**Brief**
Return the following data exactly, with all pictures left out.

*** Opening Provided material ***

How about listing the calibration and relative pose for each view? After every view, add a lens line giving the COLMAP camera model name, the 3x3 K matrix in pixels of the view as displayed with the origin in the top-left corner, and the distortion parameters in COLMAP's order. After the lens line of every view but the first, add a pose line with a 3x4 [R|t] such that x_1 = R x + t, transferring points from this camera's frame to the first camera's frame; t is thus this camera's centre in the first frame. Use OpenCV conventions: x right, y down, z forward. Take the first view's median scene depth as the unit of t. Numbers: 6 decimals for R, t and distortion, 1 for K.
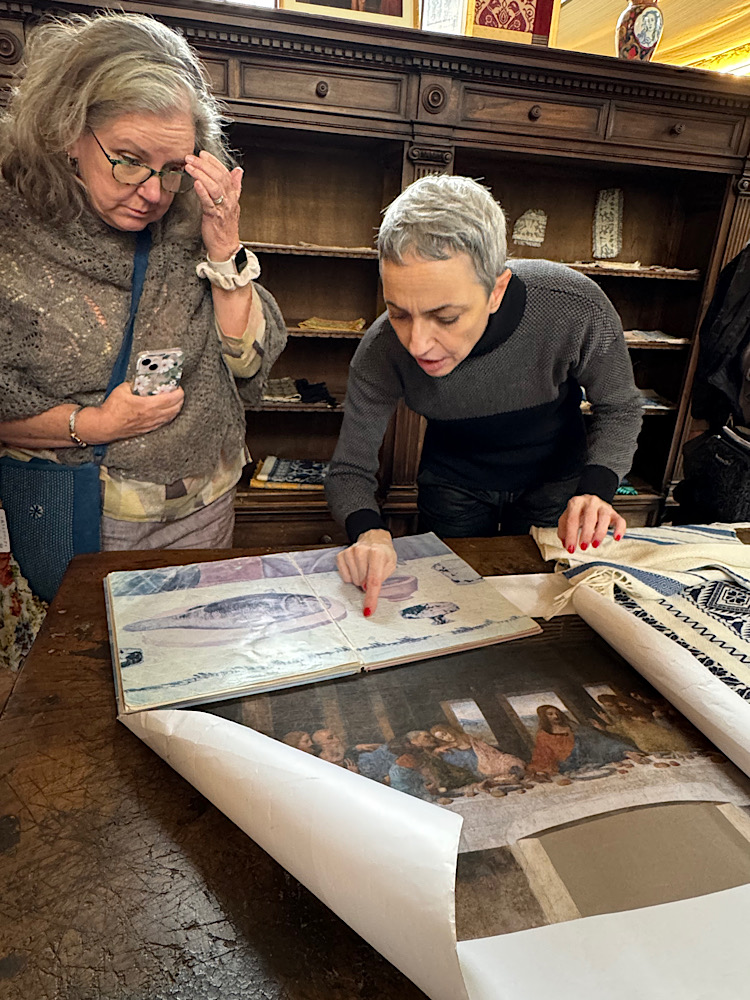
lens RADIAL K [[626.8, 0, 373.1], [0, 626.8, 500.8], [0, 0, 1]] dist [-0.005253, -0.003869]
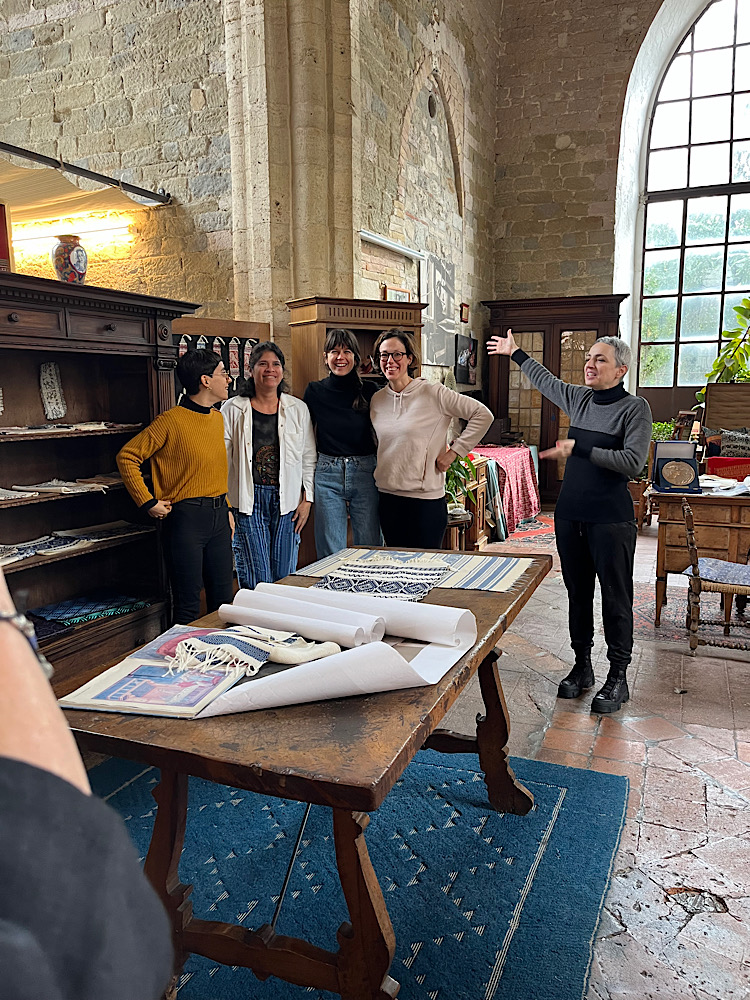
lens RADIAL K [[762.4, 0, 375.0], [0, 762.4, 499.6], [0, 0, 1]] dist [0.002633, 0.001432]
pose [[0.590086, -0.166767, 0.789929, -0.497358], [0.330048, 0.942768, -0.047515, 0.005865], [-0.736795, 0.288752, 0.611355, -0.276401]]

*** Closing Provided material ***

**Your response**
How about listing the calibration and relative pose for each view? After every view, add a lens line giving the COLMAP camera model name, the 3x3 K matrix in pixels of the view as displayed with the origin in the top-left corner, and the distortion parameters in COLMAP's order. After the lens line of every view but the first, add a pose line with a 3x4 [R|t] such that x_1 = R x + t, transferring points from this camera's frame to the first camera's frame; t is thus this camera's centre in the first frame. Use OpenCV conventions: x right, y down, z forward. Take the first view's median scene depth as the unit of t. Numbers: 6 decimals for R, t and distortion, 1 for K.
lens RADIAL K [[626.8, 0, 373.1], [0, 626.8, 500.8], [0, 0, 1]] dist [-0.005253, -0.003869]
lens RADIAL K [[762.4, 0, 375.0], [0, 762.4, 499.6], [0, 0, 1]] dist [0.002633, 0.001432]
pose [[0.590086, -0.166767, 0.789929, -0.497358], [0.330048, 0.942768, -0.047515, 0.005865], [-0.736795, 0.288752, 0.611355, -0.276401]]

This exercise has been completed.